■ Requirement: Find every line below that contains the string "state", matching case exactly, and copy each of those lines in full.

■ Information shown:
— begin —

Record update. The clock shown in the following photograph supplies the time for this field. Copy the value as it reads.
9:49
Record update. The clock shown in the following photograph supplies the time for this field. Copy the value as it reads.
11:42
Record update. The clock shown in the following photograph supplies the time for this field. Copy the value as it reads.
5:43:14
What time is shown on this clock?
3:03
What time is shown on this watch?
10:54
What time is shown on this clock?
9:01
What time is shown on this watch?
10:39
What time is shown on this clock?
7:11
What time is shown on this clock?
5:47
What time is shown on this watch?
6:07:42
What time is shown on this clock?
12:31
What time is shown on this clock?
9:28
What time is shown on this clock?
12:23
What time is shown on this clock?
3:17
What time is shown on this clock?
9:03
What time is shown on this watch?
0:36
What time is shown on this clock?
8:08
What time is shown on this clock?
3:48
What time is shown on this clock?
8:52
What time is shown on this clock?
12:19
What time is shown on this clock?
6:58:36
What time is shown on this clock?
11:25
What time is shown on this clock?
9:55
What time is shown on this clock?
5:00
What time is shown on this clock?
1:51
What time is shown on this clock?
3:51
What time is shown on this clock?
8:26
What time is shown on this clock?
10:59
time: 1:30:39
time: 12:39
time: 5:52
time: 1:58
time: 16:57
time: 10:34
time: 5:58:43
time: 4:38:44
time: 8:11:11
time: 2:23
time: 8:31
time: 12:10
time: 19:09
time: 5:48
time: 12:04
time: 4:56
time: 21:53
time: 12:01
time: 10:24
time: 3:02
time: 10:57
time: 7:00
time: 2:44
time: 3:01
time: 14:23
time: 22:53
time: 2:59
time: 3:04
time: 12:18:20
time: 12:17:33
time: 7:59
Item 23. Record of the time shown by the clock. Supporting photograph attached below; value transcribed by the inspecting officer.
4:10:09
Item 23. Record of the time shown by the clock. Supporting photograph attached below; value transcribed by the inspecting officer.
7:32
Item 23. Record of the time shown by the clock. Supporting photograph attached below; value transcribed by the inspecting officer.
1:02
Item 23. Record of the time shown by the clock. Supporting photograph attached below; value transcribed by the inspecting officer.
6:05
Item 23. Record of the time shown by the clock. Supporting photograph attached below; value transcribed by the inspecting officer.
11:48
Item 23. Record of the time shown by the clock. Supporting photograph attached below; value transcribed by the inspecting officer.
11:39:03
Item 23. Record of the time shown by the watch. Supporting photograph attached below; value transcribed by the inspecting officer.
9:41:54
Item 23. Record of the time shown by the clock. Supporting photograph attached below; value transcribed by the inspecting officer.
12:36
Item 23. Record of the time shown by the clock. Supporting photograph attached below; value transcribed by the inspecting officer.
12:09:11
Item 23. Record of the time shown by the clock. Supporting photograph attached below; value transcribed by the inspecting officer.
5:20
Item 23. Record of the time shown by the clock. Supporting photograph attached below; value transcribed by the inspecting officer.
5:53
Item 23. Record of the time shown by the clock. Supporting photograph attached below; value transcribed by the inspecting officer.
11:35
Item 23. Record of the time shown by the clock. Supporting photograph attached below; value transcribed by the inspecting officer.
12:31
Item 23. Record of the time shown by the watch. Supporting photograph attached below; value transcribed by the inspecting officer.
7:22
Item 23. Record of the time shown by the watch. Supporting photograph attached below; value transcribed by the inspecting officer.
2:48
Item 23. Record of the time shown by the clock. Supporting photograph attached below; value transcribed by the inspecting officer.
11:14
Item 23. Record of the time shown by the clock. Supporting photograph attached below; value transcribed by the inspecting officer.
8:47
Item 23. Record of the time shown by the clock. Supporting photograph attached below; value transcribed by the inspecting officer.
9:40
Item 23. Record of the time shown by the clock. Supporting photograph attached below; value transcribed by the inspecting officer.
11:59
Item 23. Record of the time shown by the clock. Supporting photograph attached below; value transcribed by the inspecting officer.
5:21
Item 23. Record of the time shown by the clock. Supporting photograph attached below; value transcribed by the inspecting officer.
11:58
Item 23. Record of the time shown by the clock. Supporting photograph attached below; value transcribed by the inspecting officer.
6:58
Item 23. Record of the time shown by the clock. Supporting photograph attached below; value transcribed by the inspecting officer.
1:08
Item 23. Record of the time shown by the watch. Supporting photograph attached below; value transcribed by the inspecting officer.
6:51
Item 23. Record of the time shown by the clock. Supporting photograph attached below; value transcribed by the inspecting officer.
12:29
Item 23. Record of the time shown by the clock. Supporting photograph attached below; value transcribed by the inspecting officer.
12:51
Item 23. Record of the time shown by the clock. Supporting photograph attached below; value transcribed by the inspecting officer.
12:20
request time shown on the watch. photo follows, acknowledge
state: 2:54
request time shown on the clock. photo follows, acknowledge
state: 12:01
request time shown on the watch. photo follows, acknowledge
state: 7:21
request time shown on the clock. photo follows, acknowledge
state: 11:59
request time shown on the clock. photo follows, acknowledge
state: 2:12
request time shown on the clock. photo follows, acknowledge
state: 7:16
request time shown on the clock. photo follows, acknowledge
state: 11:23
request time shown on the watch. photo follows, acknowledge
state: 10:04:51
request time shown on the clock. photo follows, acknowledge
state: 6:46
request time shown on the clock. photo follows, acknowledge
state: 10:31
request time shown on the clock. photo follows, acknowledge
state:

— end —

■ Written response:
state: 2:54
state: 12:01
state: 7:21
state: 11:59
state: 2:12
state: 7:16
state: 11:23
state: 10:04:51
state: 6:46
state: 10:31
state:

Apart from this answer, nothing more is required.